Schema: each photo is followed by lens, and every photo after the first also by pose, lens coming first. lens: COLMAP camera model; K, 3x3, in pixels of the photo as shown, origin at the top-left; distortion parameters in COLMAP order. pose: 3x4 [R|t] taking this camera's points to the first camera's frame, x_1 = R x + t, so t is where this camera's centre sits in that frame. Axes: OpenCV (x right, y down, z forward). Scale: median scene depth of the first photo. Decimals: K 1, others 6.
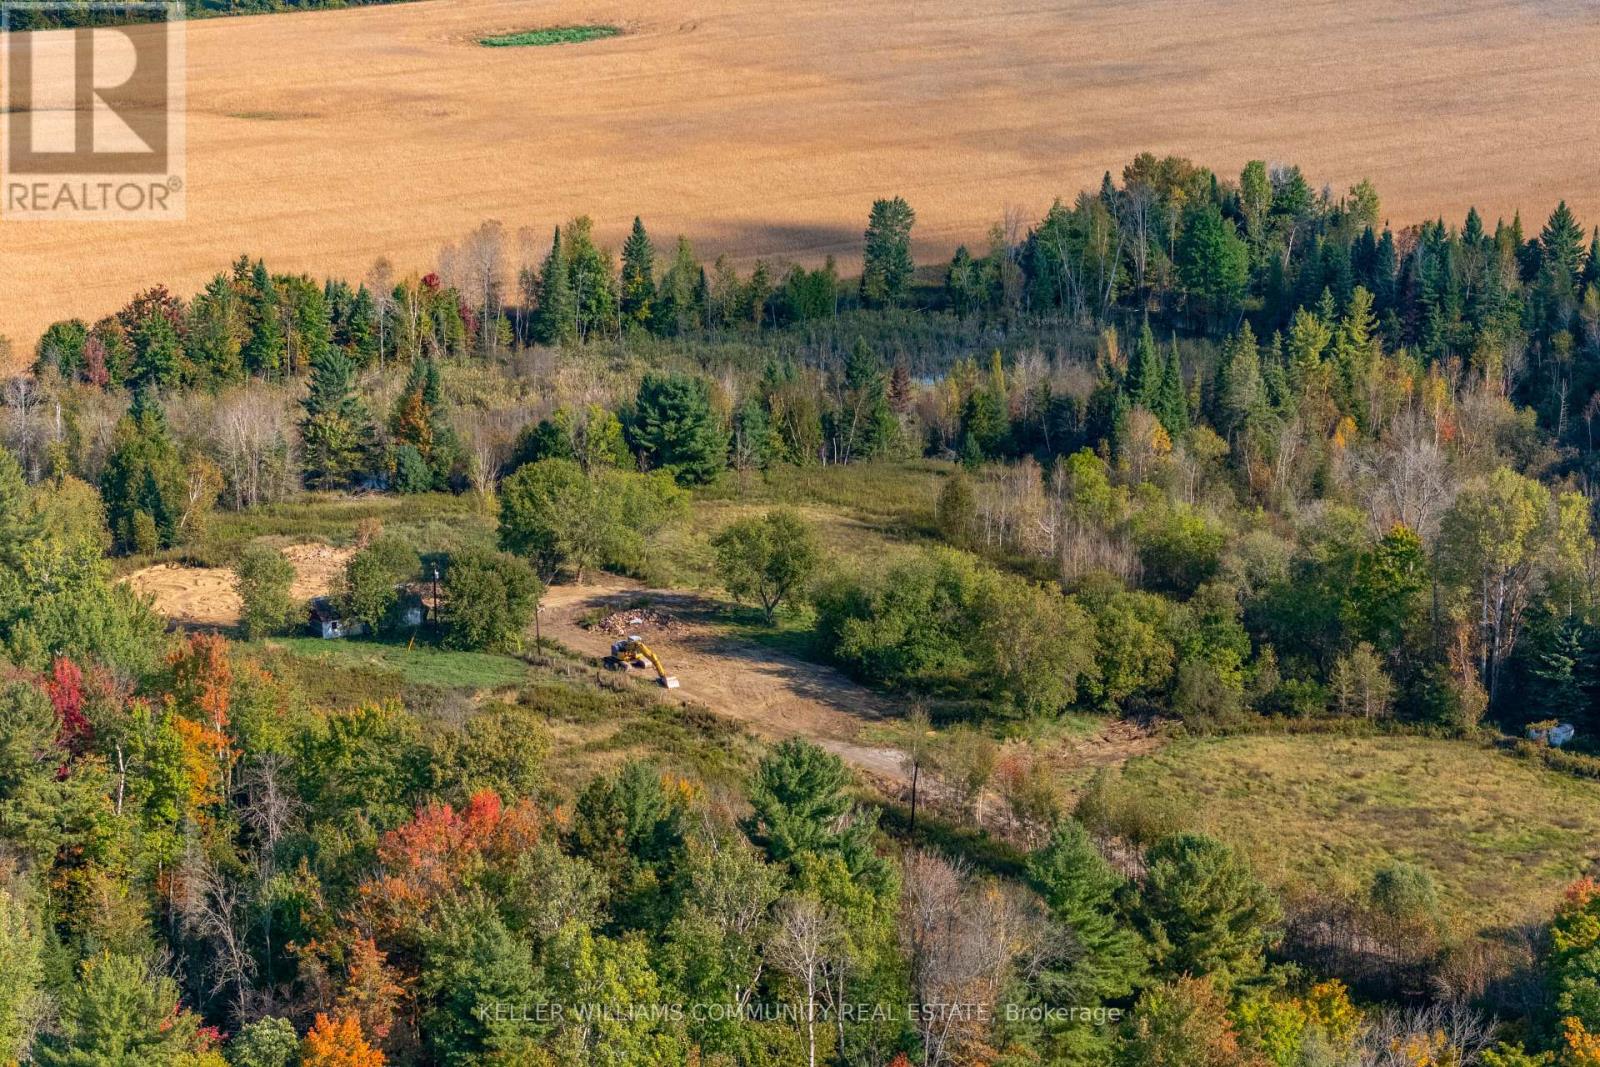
lens RADIAL K [[3883.2, 0, 800.0], [0, 3883.2, 533.5], [0, 0, 1]] dist [-0.149895, -0.405902]
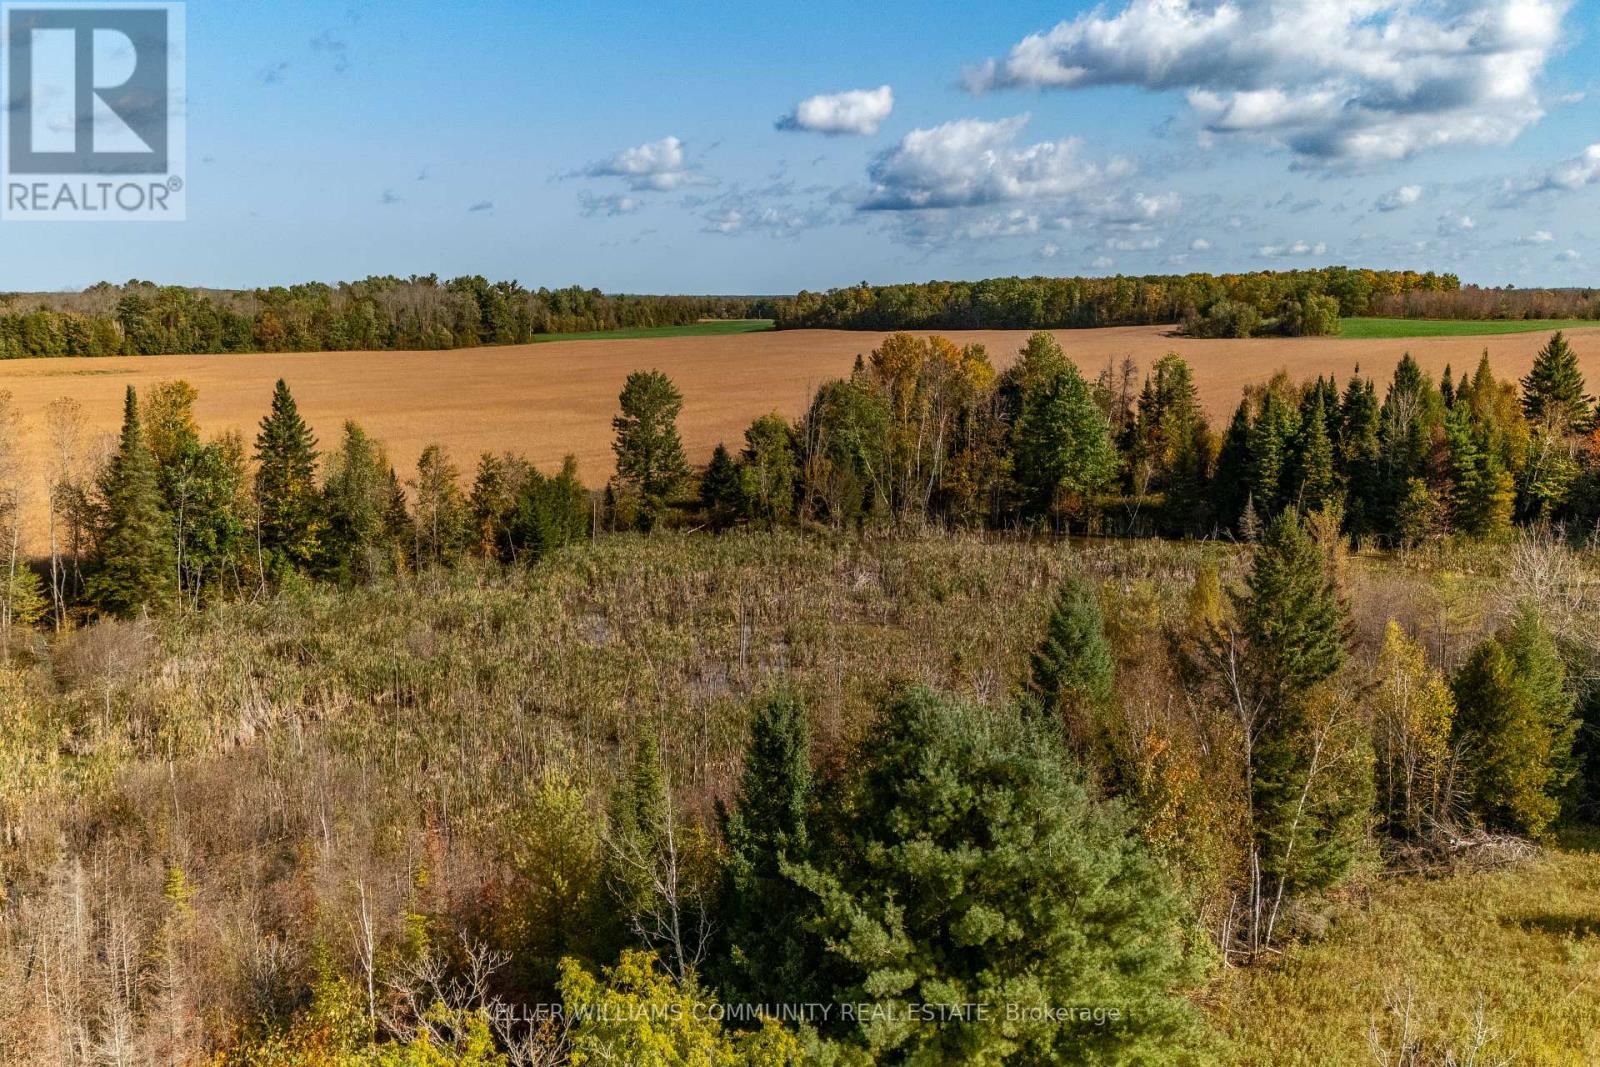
lens RADIAL K [[1481.3, 0, 777.0], [0, 1481.3, 584.8], [0, 0, 1]] dist [0.086820, -0.155496]
pose [[0.929700, -0.065497, 0.362448, -0.074939], [0.085636, 0.995533, -0.039762, -0.050031], [-0.358225, 0.068005, 0.931155, 1.042379]]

**Task goal**
Give the data again with each "photo" replaced by "image" and nothing else changed. Leave the pictures out.

**Answer to this exercise**
Schema: each image is followed by lens, and every image after the first also by pose, lens coming first. lens: COLMAP camera model; K, 3x3, in pixels of the image as shown, origin at the top-left; distortion parameters in COLMAP order. pose: 3x4 [R|t] taking this camera's points to the first camera's frame, x_1 = R x + t, so t is where this camera's centre sits in that frame. Axes: OpenCV (x right, y down, z forward). Scale: median scene depth of the first image. Decimals: K 1, others 6.
lens RADIAL K [[3883.2, 0, 800.0], [0, 3883.2, 533.5], [0, 0, 1]] dist [-0.149895, -0.405902]
lens RADIAL K [[1481.3, 0, 777.0], [0, 1481.3, 584.8], [0, 0, 1]] dist [0.086820, -0.155496]
pose [[0.929700, -0.065497, 0.362448, -0.074939], [0.085636, 0.995533, -0.039762, -0.050031], [-0.358225, 0.068005, 0.931155, 1.042379]]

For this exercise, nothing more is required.